With inflation, home prices and mortgage rates at major highs, many homebuyers have been looking at other options when it comes to securing housing they can afford. Living or co-buying with family and/or friends is one of these options that has grown in popularity recently, according to a new study from Realtor.com
Realtor.com’s new survey found that of those who are planning to buy a home within the next 12 months, half (51%) are potentially looking to their parents to help them prepare for buying a home, with nearly one third (29%) saying they’ve already moved in with their parents to help save money in preparation for buying a home and another quarter (22%) saying they would consider doing so.
Similarly, one third (32%) of respondents are even cohabitating with other family members to help save enough money to buy a home, including siblings, aunts and uncles, and cousins, and another 24% would consider doing so.
- In addition to the short-term savings that living with family provides, many are planning to stay close to family even after they’ve saved up. 28% of respondents who are planning to buy a home in the next year are doing so in part to be closer to their family.
- Of those who are planning to buy a home to be close to family, many are motivated by financial reasons. Helping care for other children in the family was cited as a top reason by that group (50%), followed by needing affordable help caring for their own children (44%).
- Other top cited reasons for buying near family were because they liked the area, prices/cost of living have become too high where they currently live, or health issues.
- While many would-be buyers are looking to buy a home near their family, many respondents already call their family neighbors, with about 4 in 10 surveyed consumers saying their parents, siblings, extended family or grandparents have purchased a home near them.
- As housing affordability continues to be a barrier for many would-be buyers, co-living or co-buying with family has gained significant popularity in recent years. 83% of those surveyed would consider buying a home to live in together, as a primary residence, with someone other than their spouse/partner, including an extended family member or friend.
- Respondents were most open to buying a home with their child (37%), a romantic partner they’re not married or engaged to (31%); a sibling, cousin or other family member from the same generation (27%), and their parents or in-laws (23%).
- For those who would consider buying a home with someone other than their spouse, top reasons cited included that pooled resources would afford them a better location (43%), a more updated home (41%), and/or a bigger home (38%).
- One-third (36%) of those who said that they would buy a home with someone other than their spouse said it was because they’re already living together and would prefer to buy and start building equity sooner, and 29% said it’s because they can’t afford to buy a home on their own.

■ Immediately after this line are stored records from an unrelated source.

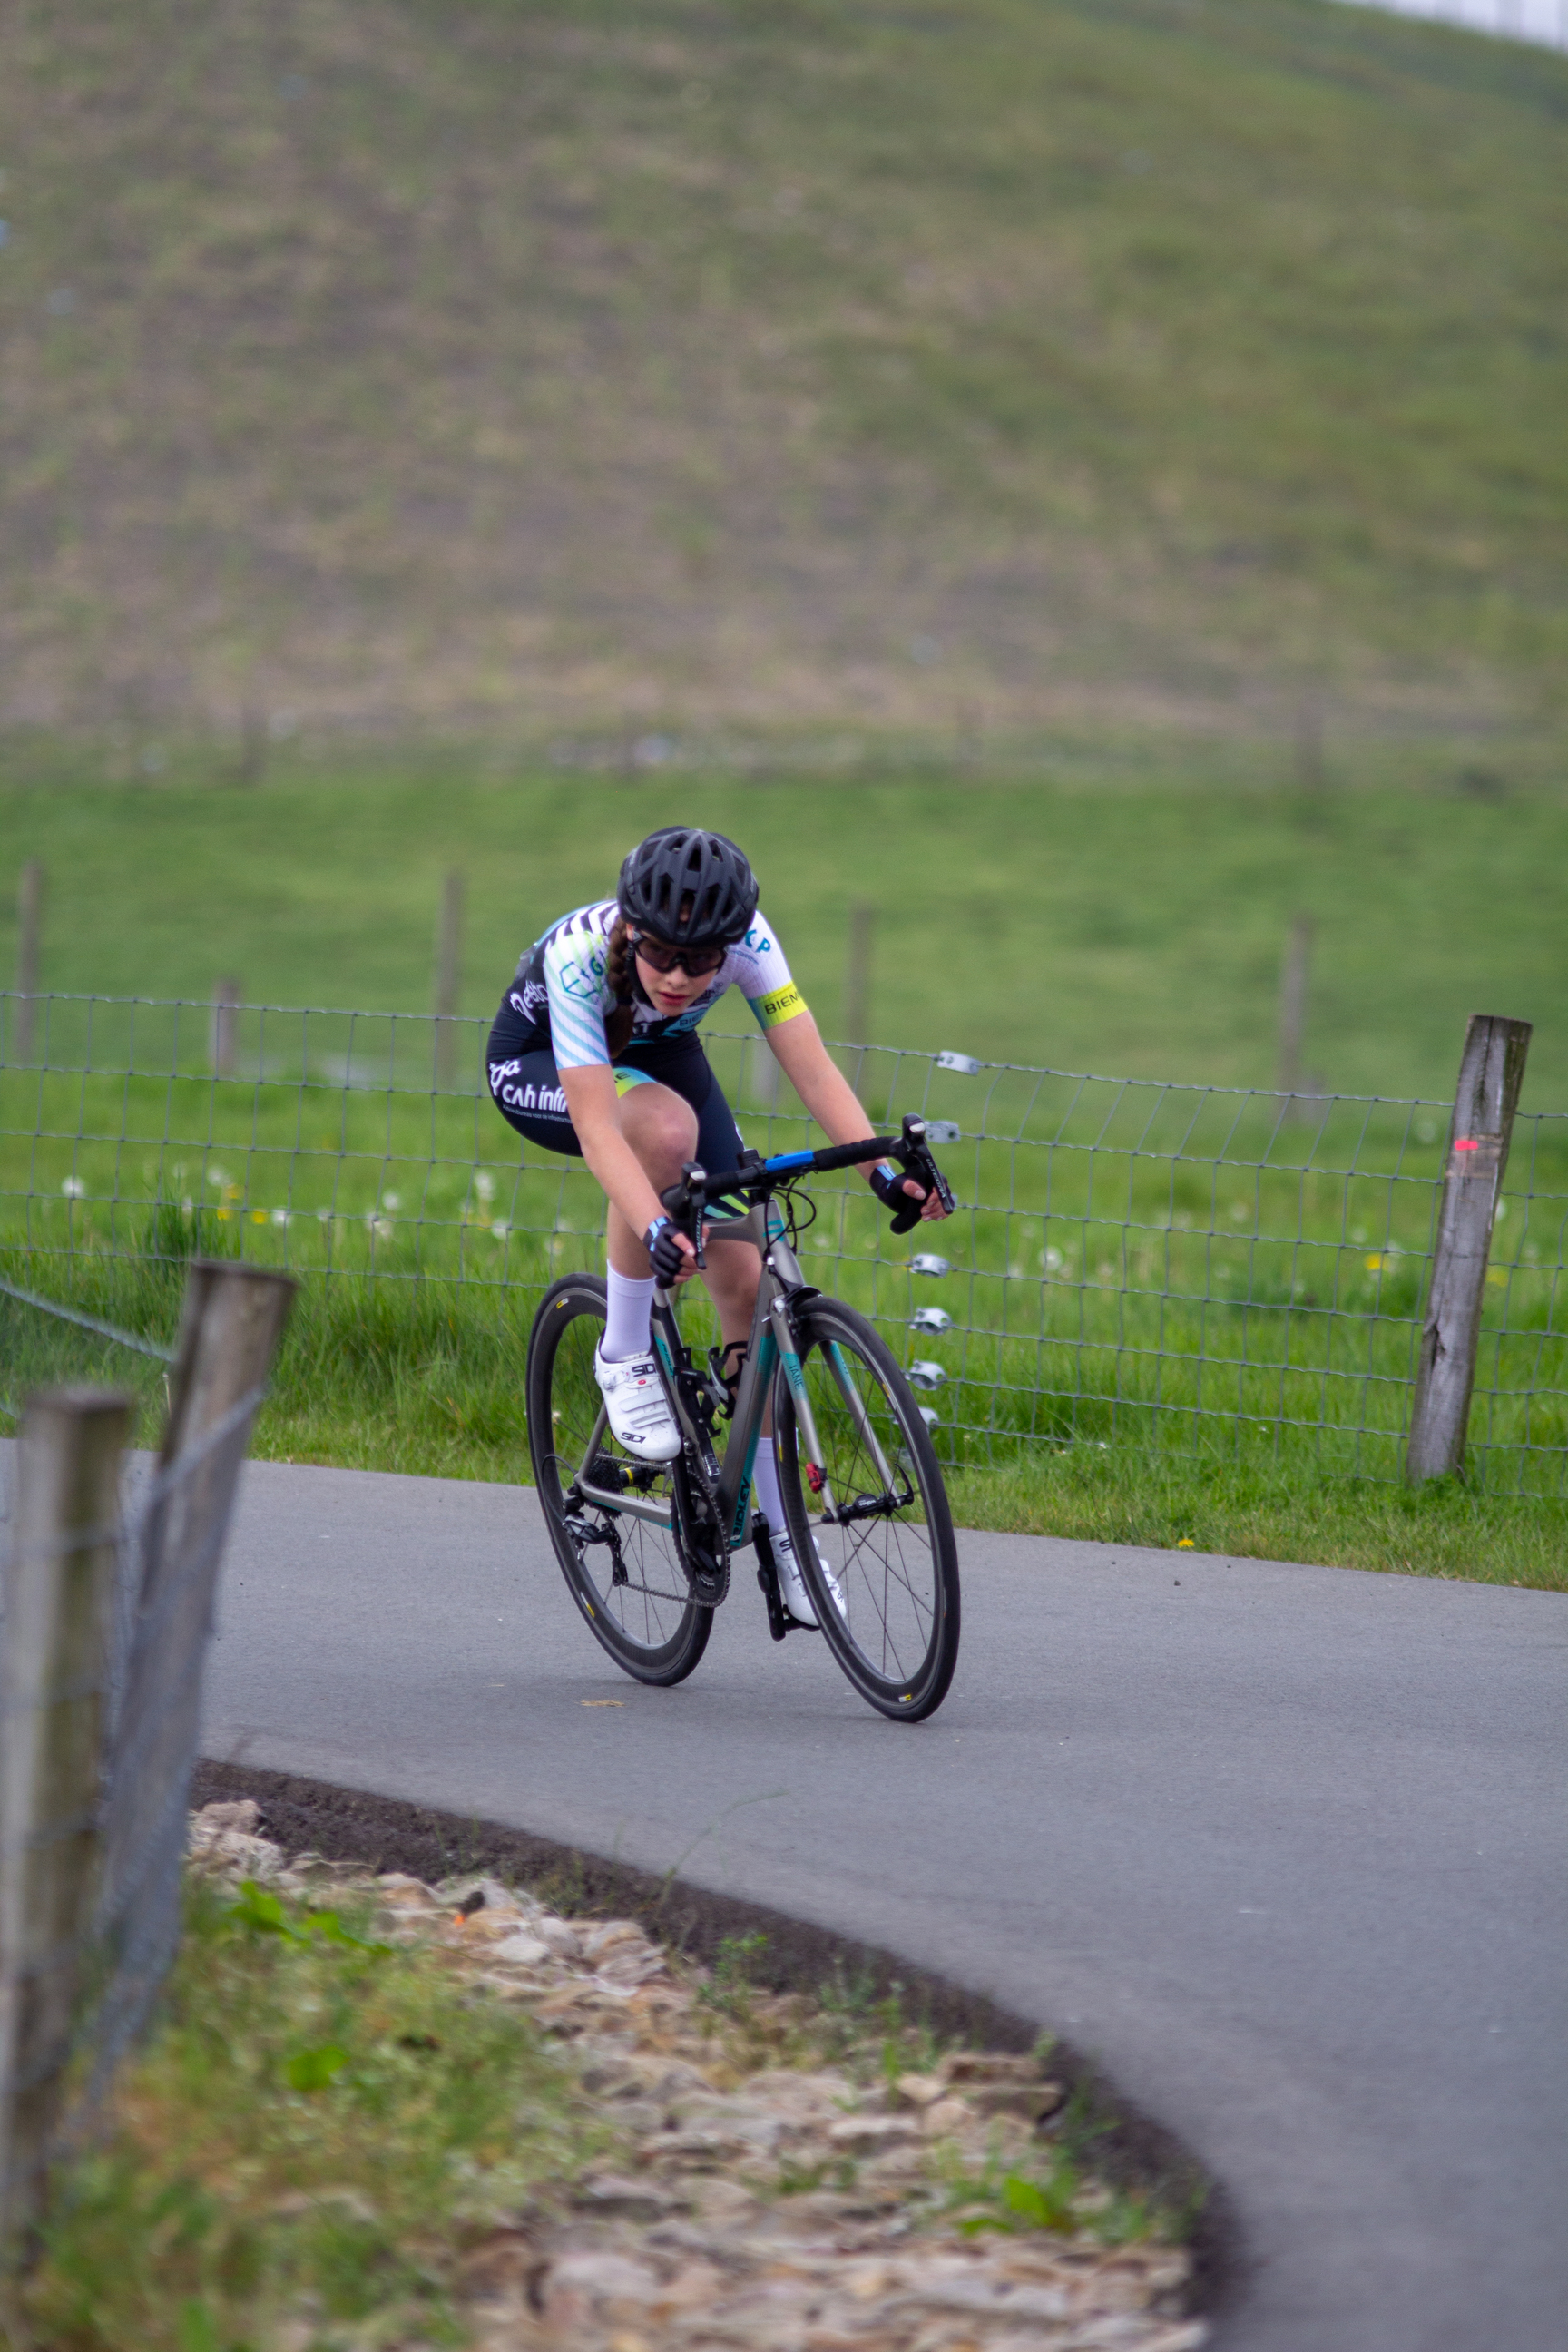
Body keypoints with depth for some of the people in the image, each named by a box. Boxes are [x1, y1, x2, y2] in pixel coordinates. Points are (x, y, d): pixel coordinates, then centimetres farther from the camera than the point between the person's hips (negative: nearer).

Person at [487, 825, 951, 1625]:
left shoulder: (746, 940, -31)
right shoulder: (581, 956, -39)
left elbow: (812, 1068, -34)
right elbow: (595, 1121, -46)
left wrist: (882, 1169, -49)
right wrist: (654, 1226, -60)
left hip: (657, 1054, 4)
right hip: (536, 1066, -4)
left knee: (741, 1275, -8)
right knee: (666, 1128, -37)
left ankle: (779, 1526, 3)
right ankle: (624, 1358, -18)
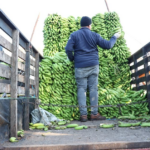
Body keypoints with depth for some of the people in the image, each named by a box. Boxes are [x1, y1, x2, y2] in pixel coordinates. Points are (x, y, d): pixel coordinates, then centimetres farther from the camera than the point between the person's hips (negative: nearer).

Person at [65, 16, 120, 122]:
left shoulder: (74, 35, 4)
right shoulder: (94, 35, 5)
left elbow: (68, 49, -7)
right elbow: (107, 45, 7)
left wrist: (72, 59, 11)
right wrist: (115, 37, 25)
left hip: (80, 67, 0)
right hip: (93, 66, 0)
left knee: (81, 89, 3)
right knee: (93, 88, 4)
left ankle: (83, 114, 2)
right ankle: (94, 114, 8)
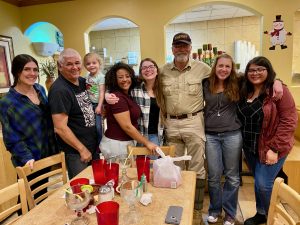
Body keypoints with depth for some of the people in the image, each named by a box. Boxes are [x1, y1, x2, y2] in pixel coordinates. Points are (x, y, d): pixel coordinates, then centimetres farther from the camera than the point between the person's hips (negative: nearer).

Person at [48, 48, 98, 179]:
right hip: (75, 151, -7)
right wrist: (82, 149, -16)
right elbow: (60, 128, -23)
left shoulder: (83, 81, 2)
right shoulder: (59, 90, -21)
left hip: (93, 145, 8)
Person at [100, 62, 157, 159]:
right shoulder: (117, 98, -19)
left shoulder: (127, 96, 7)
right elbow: (127, 127, -21)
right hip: (116, 144, -8)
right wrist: (147, 143, -15)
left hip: (126, 143, 8)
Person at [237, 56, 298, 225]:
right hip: (250, 147, 6)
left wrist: (275, 148, -20)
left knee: (263, 184, -1)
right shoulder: (245, 92, 6)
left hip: (270, 148, -5)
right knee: (258, 182, 18)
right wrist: (244, 142, 3)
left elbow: (289, 121, -17)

“The challenging market conditions this year are changing buyer behavior in significant ways, driving many more people to explore alternative living situations they may not have considered in the past,” said Realtor.com Chief Economist Danielle Hale. “Mortgage rates hovering at or near 7% have eroded buyers’ purchasing power at a time when the consistently low number of homes for sale has kept housing markets surprisingly competitive.”
Clare Trapasso, executive news editor at Realtor.com, added “While home buyers have long received financial assistance from family members to help them afford a home purchase – especially first-time home buyers who may not have already built up equity – we’re seeing more and more prospective buyers take this a step further. Faced with ongoing housing affordability issues and rising childcare costs, we’re seeing parents and children becoming roommates again in later years as the ‘kids’ save up to purchase their own place, siblings moving near each other to pool childcare resources, and some even buying homes with family to split the financial burden and make homeownership a reality.”